* **YOUR TASK**:
Reproduce the records below verbatim, from the line containing "pose: elev=193.7 azim=102.6" through the line containing "Dot at: (390, 196)", with both of those lines included.

* **MATERIAL TO PROCESS**:
## START

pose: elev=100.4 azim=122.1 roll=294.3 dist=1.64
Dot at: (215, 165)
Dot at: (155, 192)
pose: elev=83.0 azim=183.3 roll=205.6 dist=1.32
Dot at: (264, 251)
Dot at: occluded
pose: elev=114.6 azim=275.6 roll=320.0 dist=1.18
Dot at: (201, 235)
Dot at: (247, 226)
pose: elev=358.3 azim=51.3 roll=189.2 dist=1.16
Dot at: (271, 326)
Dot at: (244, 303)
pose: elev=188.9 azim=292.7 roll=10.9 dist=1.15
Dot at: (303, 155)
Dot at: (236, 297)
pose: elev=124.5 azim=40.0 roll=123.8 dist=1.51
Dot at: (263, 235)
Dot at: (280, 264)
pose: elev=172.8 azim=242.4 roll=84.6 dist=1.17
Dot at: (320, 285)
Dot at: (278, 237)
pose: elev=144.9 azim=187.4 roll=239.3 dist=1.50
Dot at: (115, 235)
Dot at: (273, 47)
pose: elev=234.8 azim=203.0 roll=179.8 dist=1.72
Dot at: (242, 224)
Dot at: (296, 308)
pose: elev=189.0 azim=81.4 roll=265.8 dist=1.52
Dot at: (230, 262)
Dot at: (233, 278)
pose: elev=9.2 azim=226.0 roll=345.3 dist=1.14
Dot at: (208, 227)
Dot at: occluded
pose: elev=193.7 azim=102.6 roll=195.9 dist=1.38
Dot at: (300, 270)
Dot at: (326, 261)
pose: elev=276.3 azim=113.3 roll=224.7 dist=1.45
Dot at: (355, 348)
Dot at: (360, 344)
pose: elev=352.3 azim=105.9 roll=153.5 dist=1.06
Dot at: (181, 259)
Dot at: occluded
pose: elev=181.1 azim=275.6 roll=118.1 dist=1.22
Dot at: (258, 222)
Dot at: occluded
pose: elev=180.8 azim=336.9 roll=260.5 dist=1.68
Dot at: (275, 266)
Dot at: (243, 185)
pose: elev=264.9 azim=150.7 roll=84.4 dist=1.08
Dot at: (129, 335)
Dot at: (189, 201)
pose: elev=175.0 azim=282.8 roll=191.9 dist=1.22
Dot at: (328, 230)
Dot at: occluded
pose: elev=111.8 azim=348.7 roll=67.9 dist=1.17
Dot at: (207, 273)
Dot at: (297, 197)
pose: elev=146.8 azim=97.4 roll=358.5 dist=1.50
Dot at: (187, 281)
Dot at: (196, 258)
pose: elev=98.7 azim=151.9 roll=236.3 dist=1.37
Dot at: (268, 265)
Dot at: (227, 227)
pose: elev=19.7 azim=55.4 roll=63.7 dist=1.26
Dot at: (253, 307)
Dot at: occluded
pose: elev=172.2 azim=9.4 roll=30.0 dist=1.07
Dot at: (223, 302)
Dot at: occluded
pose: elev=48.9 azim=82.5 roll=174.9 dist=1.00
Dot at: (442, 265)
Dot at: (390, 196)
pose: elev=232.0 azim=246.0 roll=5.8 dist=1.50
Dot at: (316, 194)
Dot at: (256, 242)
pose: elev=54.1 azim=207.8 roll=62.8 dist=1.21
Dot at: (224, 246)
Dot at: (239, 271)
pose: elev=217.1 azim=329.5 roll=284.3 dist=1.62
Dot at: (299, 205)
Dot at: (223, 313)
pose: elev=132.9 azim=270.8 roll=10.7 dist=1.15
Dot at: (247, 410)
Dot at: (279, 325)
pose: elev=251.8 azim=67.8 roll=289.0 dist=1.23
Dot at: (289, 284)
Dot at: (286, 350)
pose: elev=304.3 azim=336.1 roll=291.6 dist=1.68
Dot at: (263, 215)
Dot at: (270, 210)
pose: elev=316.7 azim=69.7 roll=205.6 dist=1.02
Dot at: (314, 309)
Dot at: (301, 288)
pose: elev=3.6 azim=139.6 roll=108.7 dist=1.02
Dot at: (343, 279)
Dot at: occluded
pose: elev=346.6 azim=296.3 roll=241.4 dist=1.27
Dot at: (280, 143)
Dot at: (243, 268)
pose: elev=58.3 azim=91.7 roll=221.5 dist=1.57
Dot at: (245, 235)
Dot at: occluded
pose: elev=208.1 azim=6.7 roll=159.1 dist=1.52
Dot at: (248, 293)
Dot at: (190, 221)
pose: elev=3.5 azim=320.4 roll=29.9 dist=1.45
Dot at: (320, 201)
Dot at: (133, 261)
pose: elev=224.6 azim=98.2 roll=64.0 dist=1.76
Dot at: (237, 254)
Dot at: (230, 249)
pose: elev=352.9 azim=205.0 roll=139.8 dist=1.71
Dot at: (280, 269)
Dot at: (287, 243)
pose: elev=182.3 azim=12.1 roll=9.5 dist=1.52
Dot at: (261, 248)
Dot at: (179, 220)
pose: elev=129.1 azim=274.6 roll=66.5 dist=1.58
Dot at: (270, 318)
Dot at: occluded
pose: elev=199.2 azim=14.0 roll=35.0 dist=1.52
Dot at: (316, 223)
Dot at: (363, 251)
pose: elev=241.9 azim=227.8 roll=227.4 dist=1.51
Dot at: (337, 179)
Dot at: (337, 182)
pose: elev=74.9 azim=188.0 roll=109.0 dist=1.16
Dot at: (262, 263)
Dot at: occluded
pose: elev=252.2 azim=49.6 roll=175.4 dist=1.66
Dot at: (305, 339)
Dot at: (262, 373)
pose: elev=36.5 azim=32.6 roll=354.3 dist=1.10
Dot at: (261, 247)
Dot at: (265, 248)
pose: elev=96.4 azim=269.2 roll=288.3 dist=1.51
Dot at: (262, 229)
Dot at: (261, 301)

## END

* **EXERCISE OUTPUT**:
pose: elev=193.7 azim=102.6 roll=195.9 dist=1.38
Dot at: (300, 270)
Dot at: (326, 261)
pose: elev=276.3 azim=113.3 roll=224.7 dist=1.45
Dot at: (355, 348)
Dot at: (360, 344)
pose: elev=352.3 azim=105.9 roll=153.5 dist=1.06
Dot at: (181, 259)
Dot at: occluded
pose: elev=181.1 azim=275.6 roll=118.1 dist=1.22
Dot at: (258, 222)
Dot at: occluded
pose: elev=180.8 azim=336.9 roll=260.5 dist=1.68
Dot at: (275, 266)
Dot at: (243, 185)
pose: elev=264.9 azim=150.7 roll=84.4 dist=1.08
Dot at: (129, 335)
Dot at: (189, 201)
pose: elev=175.0 azim=282.8 roll=191.9 dist=1.22
Dot at: (328, 230)
Dot at: occluded
pose: elev=111.8 azim=348.7 roll=67.9 dist=1.17
Dot at: (207, 273)
Dot at: (297, 197)
pose: elev=146.8 azim=97.4 roll=358.5 dist=1.50
Dot at: (187, 281)
Dot at: (196, 258)
pose: elev=98.7 azim=151.9 roll=236.3 dist=1.37
Dot at: (268, 265)
Dot at: (227, 227)
pose: elev=19.7 azim=55.4 roll=63.7 dist=1.26
Dot at: (253, 307)
Dot at: occluded
pose: elev=172.2 azim=9.4 roll=30.0 dist=1.07
Dot at: (223, 302)
Dot at: occluded
pose: elev=48.9 azim=82.5 roll=174.9 dist=1.00
Dot at: (442, 265)
Dot at: (390, 196)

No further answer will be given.